Prosegue il percorso di partecipazione per il disegno di legge Umbria Circolare e l’aggiornamento del piano rifiuti regionale. Mercoledì 6 maggio si è svolto il secondo incontro pubblico nel comune di Magione, dove l’assessore Thomas De Luca ha illustrato i contenuti della riforma di fronte a cittadini, enti e associazioni che poi hanno animato il dibattito.
Presenti anche il consigliere Cristian Betti, il sindaco di Magione Massimo Lagetti e il sindaco di Passignano sul Trasimeno Sandro Pasquali che hanno dato il loro prezioso contributo.

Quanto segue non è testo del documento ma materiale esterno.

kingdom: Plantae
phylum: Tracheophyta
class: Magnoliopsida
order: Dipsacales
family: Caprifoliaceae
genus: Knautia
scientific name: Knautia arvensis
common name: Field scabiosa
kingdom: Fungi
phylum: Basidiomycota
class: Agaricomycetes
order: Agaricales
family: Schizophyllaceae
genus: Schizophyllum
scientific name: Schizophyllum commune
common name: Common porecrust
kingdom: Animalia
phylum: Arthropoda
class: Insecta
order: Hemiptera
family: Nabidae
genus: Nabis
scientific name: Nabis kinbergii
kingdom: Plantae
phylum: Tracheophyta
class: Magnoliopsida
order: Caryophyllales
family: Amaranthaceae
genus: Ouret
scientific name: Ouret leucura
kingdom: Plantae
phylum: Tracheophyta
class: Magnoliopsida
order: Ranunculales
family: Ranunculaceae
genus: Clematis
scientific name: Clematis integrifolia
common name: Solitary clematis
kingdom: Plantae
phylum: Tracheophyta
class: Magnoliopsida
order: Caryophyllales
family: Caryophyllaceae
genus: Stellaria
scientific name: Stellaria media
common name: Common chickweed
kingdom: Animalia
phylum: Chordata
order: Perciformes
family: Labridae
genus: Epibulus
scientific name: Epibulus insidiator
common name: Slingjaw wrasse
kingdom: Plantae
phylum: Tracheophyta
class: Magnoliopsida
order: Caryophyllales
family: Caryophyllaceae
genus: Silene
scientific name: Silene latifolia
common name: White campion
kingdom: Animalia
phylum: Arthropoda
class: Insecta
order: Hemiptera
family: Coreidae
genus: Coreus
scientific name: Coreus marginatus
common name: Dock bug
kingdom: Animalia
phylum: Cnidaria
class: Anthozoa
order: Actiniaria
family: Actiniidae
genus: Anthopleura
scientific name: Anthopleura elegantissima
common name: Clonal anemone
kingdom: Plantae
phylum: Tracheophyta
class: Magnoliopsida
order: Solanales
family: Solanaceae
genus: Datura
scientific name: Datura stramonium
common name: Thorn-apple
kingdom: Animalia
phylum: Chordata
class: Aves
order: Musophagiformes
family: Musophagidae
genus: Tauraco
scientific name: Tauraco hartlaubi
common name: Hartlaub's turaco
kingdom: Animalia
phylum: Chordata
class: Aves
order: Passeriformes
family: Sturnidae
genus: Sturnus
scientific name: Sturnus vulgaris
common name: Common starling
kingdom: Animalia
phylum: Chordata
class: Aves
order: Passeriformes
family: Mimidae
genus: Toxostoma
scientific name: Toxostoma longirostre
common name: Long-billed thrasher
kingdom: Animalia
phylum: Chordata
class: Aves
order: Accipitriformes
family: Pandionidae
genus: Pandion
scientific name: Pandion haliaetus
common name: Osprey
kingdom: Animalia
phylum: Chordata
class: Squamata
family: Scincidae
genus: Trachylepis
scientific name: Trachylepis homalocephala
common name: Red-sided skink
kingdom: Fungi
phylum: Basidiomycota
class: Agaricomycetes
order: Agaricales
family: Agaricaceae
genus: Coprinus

“Uno dei nostri obiettivi, insieme a chiudere definitivamente la stagione degli inceneritori – spiega l’assessore De Luca in una nota della Regione – è dimezzare i flussi in discarica entro il 2030, non andando ad ampliare la capacità autorizzativa dei siti di smaltimento, compreso quello di Borgo Giglione. Crediamo molto in questo percorso di partecipazione: per incidere sulla capacità di riciclo effettivo e diminuire la produzione di rifiuti a monte attraverso la promozione di buone pratiche, è necessario mettere al centro comuni e realtà associative. Il nostro piano prevede di raggiungere l’indice di riciclo previsto per il 2035 al 2030, portando il limite di rifiuti in discarica previsto da normativa europea al 10% entro il 2035. Le buone pratiche vanno incentivate e diffuse. La premialità per i comportamenti virtuosi va accompagnata con l’investimento in macchinari per il trattamento meccanico biologico, come già avviene in alcune regioni italiane”.
“Abbiamo parlato – continua De Luca – di come aumentare l’intercettazione, dall’attuale 70%, all’80% entro il 2030 portando la raccolta differenziata a 324mila tonnellate, uniformando le diversità presenti sui vari territori attraverso ecocompattatori, centri di raccolta e riuso, compostaggio domestico e di comunità. E di come ridurre lo smaltimento al 20% nel 2030 portando i flussi urbani a smaltimento a 75mila tonnellate, trasformando vecchi impianti di trattamento meccanico biologico in moderni macchinari automatizzati guidati dall’Ia”.
“Quella verso l’idrogeno, per il recupero di energia pulita dagli scarti di produzione – ossserva l’assessore – è una transizione a lungo termine ma possibile. Chi sostiene che la Tari si sarebbe ridotta con il termovalorizzatore dice una bugia. La valutazione economica di quell’impianto partiva da 250 milioni di euro, risorse che sarebbero state ricavate proprio la tariffa. Gli impianti previsti nel nostro piano, invece, non incidono sulle tasche dei cittadini e delle imprese. E mentre altri hanno autorizzato 50 mila tonnellate di rifiuti speciali provenienti da fuori regione, noi in un solo anno abbiamo ridotto i conferimenti in discarica del 24%” conclude De Luca.
Il percorso di partecipazione sul disegno di legge Umbria Circolare e le linee guida di aggiornamento del Piano rifiuti proseguirà venerdì 8 maggio alle 17.00 nella Sala Digipass di Orvieto. Quindi a Marsciano martedì 12 maggio, a Terni giovedì 14 maggio e infine a San Giustino venerdì 15 maggio per raccogliere idee e proposte.